Today marks the much-publicised jump in the energy price cap for households, with the next heavier-than-usual thud on the doormat of bills following the Office for Budget Responsibility warning of the biggest fall in living standards since records began in the 1950s, and the inevitable erosion of disposable income set to ultimately hamper the bottom line of many businesses.
Firms do not benefit from the energy price cap regarding their own bills, unless home-based, and also face rising fuel prices, as well as supply-chain and staffing issues, and greater administrative costs.
How, therefore, will they manage to stay afloat in the coming months, having also had to deflect the slings and arrows of two years of pandemic-related woes?
The Institute of Directors (IoD) yesterday revealed 53 per cent of business leaders it surveyed said the cost of energy was exerting a negative impact on their organisation, three times as many as a year ago.
“The reality of higher energy and commodity prices, plus the hike in employment taxes, all overlaid with a general climate of deep uncertainty, is now having a real economic impact,” said Kitty Ussher, chief economist at the IoD.
North of the Border, three quarters of the small business community have cited rising overheads, according to Andrew McRae, policy chair at the Federation of Small Businesses (FSB) Scotland.
“In relation to utility bills, local and independent businesses neither have the protections of consumers nor the buying power of big companies,” he said. “Many operators will have to find thousands of pounds more a year to pay for their energy bill alone.” Mr McRae said rising fuel prices would affect “all sorts of businesses dependent on vehicles for their operations”.
His comments come after the UK-wide FSB yesterday warned the April “flashpoint” of a range of new admin requirements and cost pressures, such as paying VAT deferred under Covid reliefs, was damaging the prospects of thousands of small businesses and sole traders – and would push some “to the brink”.
Dr Liz Cameron, chief executive of the Scottish Chambers of Commerce, said the growing cost-of-doing-business crisis was putting “enormous” pressure on Scottish businesses, resulting in companies “increasing prices, shifting their cashflow to accommodate these rising costs and seeing shrinking profits”.
Living such pressures first-hand is Jim Rowan, managing director at Blantyre-based wholesaler Dunns Food and Drinks, whose increasing bills are proving less than appetising.
He said: “Petrol and diesel prices have risen 30 to 40p per litre since January, which when coupled with the stop on use of red diesel, which we use to run our vehicle refrigeration, will increase our fuel bill across the fleet by around 20 per cent annually from [today].
“The biggest issue, however, is the cost of electricity. We have a 20,000sqft freezer and the real-terms impact of that will be hundreds of thousands of pounds … we will have to pass some of that impact on to customers. We’re experiencing it ourselves with suppliers implementing a 10 per cent surcharge.”
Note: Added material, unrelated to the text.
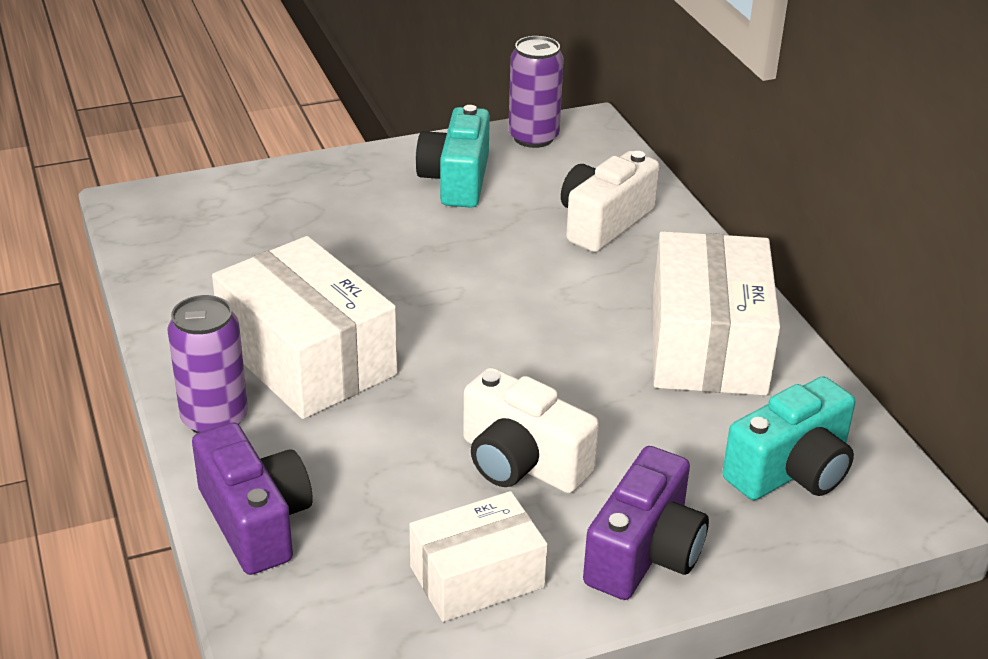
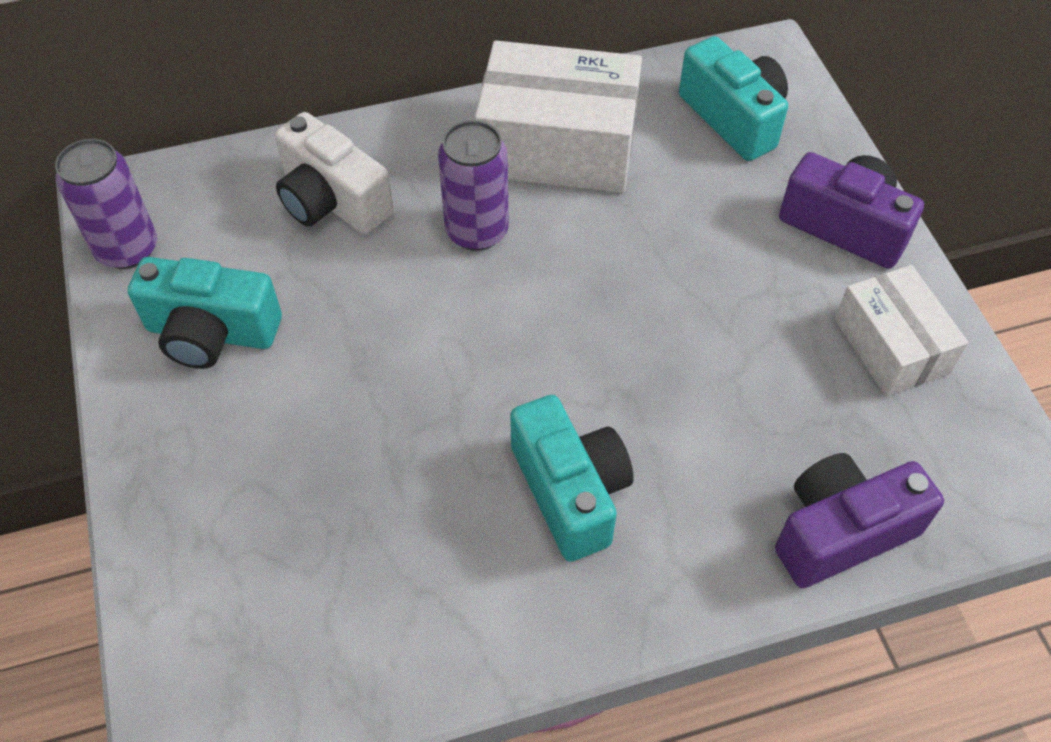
camera: 85 degrees left, 20 degrees up
(214, 419) = (680, 584): purple can -> purple can (477, 231)
(307, 358) = (570, 491): white box -> turquoise camera
(522, 462) = (736, 303): white camera -> none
Also saying it needs to pass on higher costs to customers as of today is Livingston-based tights and clothing brand Snag. "We can’t make the business work with [the current] level of cost,” the firm stated.
Another issue flagged by Mr Rowan is “serious” wage inflation. “Our staff, who don’t lead extravagant lifestyles, are having to find an extra £2,000 a year, and the first place they look is their employer,” he said. “We have already increased wages in line with the Real Living Wage and will implement a further increase shortly to help offset the impact of these cost-of-living rises.”
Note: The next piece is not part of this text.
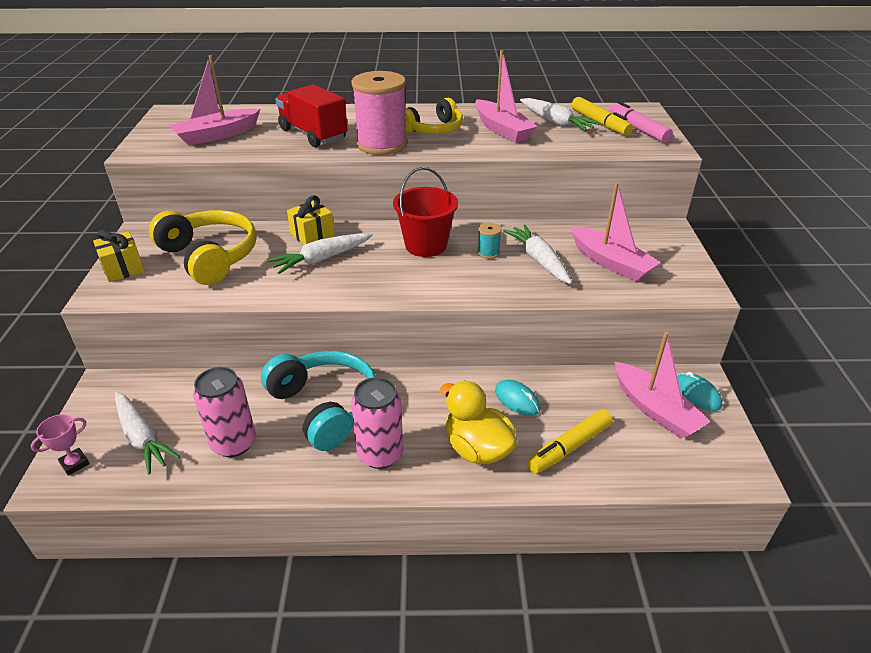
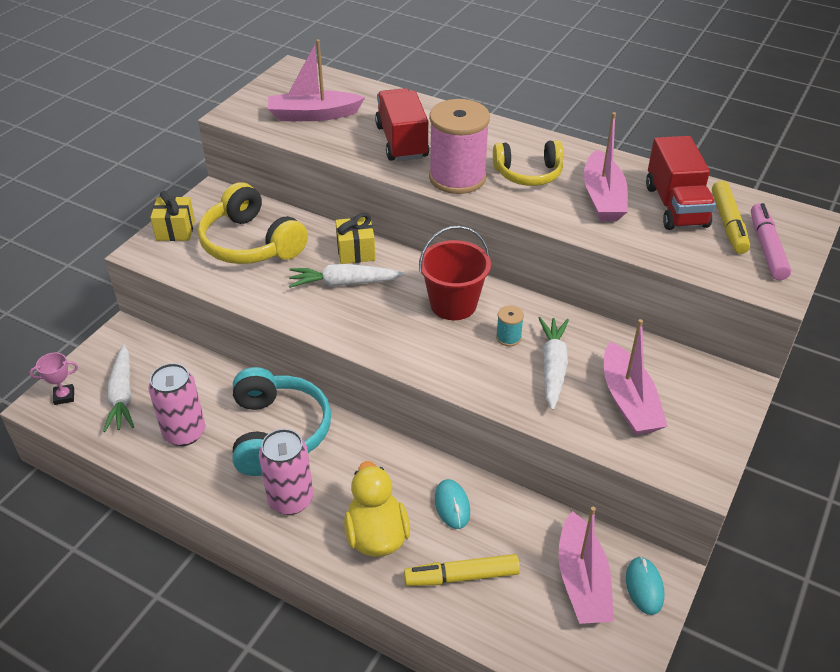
camera: 30 degrees right, 5 degrees up
(209, 257) = (251, 243): yellow headphones -> yellow headphones turned 150 degrees clockwise
(555, 122) = (675, 206): white carrot -> red truck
Looking at the next three months alone, the Office for National Statistics said in March that 5 per cent of businesses believed they had low or no confidence of surviving that long.
Mr McRae has called for policymakers to relieve the pressure on local and independent firms, and to remember Scotland’s small business community also carries billions of pounds of Covid debt. The cost of the pandemic to such firms sits at £109.6 billion, insurer Simply Business, which is focused on this part of the economy, recently pointed out.
The FSB Scotland policy chair said it would be a “tragedy if businesses that survived the pandemic failed as the crisis waned”.
And Dr Cameron said Scottish companies “urgently” need support to avoid folding. “There is a clear case for an SME energy price cap, in order to protect firms from energy price increases which they are otherwise facing from [today],” she said.
However, Mr Rowan is taking a glass-half-full tone, saying: “There are two ways to look at the rise in prices – you can cry into your pint, or you can do something about it.
“We can’t do anything about the cost of gas and electricity, but we can take action to offset it as much as we can. We can’t just keep passing costs on to our customers forever.”
He said Dunns was looking at adding solar panels to its main site, which would reduce its energy costs by around 70 per cent, adding the pandemic had helped the business be more efficient, saying its activity was now two thirds online and it had reduced deliveries.
But troubles are far from over, he also predicts, adding: “We’ve all endured Brexit and the pandemic, but I believe the impact of what’s happening in Ukraine will make Brexit look like a walk in the park.
"Ukraine is a hugely important country for the food sector. Staples such as sunflower oil and chicken are doubling in price. Bread will be next as we see wheat affected. That’s a challenge at a wholesale level and consumers will feel it too.”